Tahliye taahhütnamesine kiracı tarafından uyulmaması halinde kiraya veren tarafından açılan davanın sonuçlanması, kanun yolları aşamasının tamamlanması ve kiralananın tahliyesinin sağlanabilmesi ortalama 6 ay ile 2 yıl arasında bir süreyi bulabilmektedir.
Kiracının tahliye taahhüdüne uymaması sonucunda dava ya da icra takibi yoluyla kiralananın tahliyesinin gerçekleştiği tarihe kadar geçen bu sürede kiraya veren taraf maddi ve manevi olarak zarar görebilir.
Örneğin, emsal kira fiyatlarına göre düşük bir bedelle oturan kiracının tahliye taahhüdüne uymaması sonucunda kiralananda belli bir süre daha aynı kira fiyatı ile oturması durumunda, kiraya veren maddi olarak zarara uğrayacaktır. Kiracı taraf taahhüt ettiği tarihte kiralanan taşınmazı boşaltmış olsaydı kiraya veren daha yüksek bir bedelle taşınmazı kiralayacak ve daha fazla kira geliri elde edecektir. Burada kiraya verenin elde edebileceği kira geliri ile taahhüdüne uymayan kiracı tarafından ödenen kira bedeli arasındaki fark kiraya verenin maddi zararını oluşturmaktadır.

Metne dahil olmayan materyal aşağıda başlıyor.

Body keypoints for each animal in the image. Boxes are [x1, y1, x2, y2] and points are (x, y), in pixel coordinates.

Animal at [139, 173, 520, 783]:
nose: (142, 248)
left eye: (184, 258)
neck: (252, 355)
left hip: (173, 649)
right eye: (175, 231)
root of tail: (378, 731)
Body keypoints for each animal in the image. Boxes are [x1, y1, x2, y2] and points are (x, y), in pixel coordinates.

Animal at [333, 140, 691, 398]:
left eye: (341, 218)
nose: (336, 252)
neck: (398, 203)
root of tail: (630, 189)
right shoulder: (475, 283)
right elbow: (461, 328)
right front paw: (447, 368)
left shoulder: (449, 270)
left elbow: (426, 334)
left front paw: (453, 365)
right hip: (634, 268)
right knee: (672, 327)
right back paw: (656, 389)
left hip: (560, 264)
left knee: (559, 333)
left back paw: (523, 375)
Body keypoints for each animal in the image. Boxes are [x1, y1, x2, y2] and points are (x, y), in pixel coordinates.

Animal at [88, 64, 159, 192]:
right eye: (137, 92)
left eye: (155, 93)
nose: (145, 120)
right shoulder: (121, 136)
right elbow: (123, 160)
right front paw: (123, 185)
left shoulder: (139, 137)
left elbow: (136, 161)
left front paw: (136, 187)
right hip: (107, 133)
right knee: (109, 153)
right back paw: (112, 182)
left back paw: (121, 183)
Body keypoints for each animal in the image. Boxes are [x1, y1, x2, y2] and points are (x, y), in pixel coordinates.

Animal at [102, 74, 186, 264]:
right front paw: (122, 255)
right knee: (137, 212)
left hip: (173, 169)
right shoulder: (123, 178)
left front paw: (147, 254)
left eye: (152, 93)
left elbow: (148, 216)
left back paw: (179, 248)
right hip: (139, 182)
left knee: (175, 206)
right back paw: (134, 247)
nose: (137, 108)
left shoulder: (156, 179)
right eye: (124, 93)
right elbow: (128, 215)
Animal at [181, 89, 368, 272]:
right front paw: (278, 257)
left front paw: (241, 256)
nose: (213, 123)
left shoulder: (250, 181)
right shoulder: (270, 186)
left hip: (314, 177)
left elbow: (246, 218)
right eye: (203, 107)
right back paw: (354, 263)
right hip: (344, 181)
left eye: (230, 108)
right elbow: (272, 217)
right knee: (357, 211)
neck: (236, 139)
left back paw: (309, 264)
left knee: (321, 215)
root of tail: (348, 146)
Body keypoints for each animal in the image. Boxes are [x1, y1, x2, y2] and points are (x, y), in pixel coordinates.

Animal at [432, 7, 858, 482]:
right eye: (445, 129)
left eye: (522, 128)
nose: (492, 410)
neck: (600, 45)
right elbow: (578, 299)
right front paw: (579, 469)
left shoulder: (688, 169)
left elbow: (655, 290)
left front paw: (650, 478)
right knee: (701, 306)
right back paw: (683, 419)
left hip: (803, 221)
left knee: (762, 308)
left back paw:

Kiraya Veren, Kiracının Tahliye Taahhüdüne Uymaması Nedeniyle Meydana Gelen Zararlarına Karşılık Tazminat Talep Edebilir Mi?
Evet. Kiraya veren, kiracının tahliye taahhüdüne uymaması nedeniyle meydana gelen zararlarına karşılık kiracıdan tazminat isteyebilir. Uygulamada bazı hallerde kiracılar tarafından kiralananı kullanma süresini uzatmak amacıyla kiraya veren tarafından başlatılan icra takibine itiraz edildiği, dava açılmasına sebebiyet verildiği görülmektedir. Elbette, tarafların kanuni haklarını kullanması en doğal haklarıdır. Ancak burada şu hususta göz önünde bulundurulmalıdır: Tahliye taahhüdünde bulunulması sebebiyle açılan dava ve icra takiplerinin sonucunda, mahkemece tahliye taahhütnamesinin geçerli olduğuna kanaat getirilmesi ile kiralananın tahliyesine karar verilmesi durumunda, kiraya veren taahhütnamede belirtilen tahliye tarihi ile gerçekleşen tahliye tarihi arasındaki sürede meydana gelen zararlarına karşılık kiracıdan tazminat isteyebilecektir.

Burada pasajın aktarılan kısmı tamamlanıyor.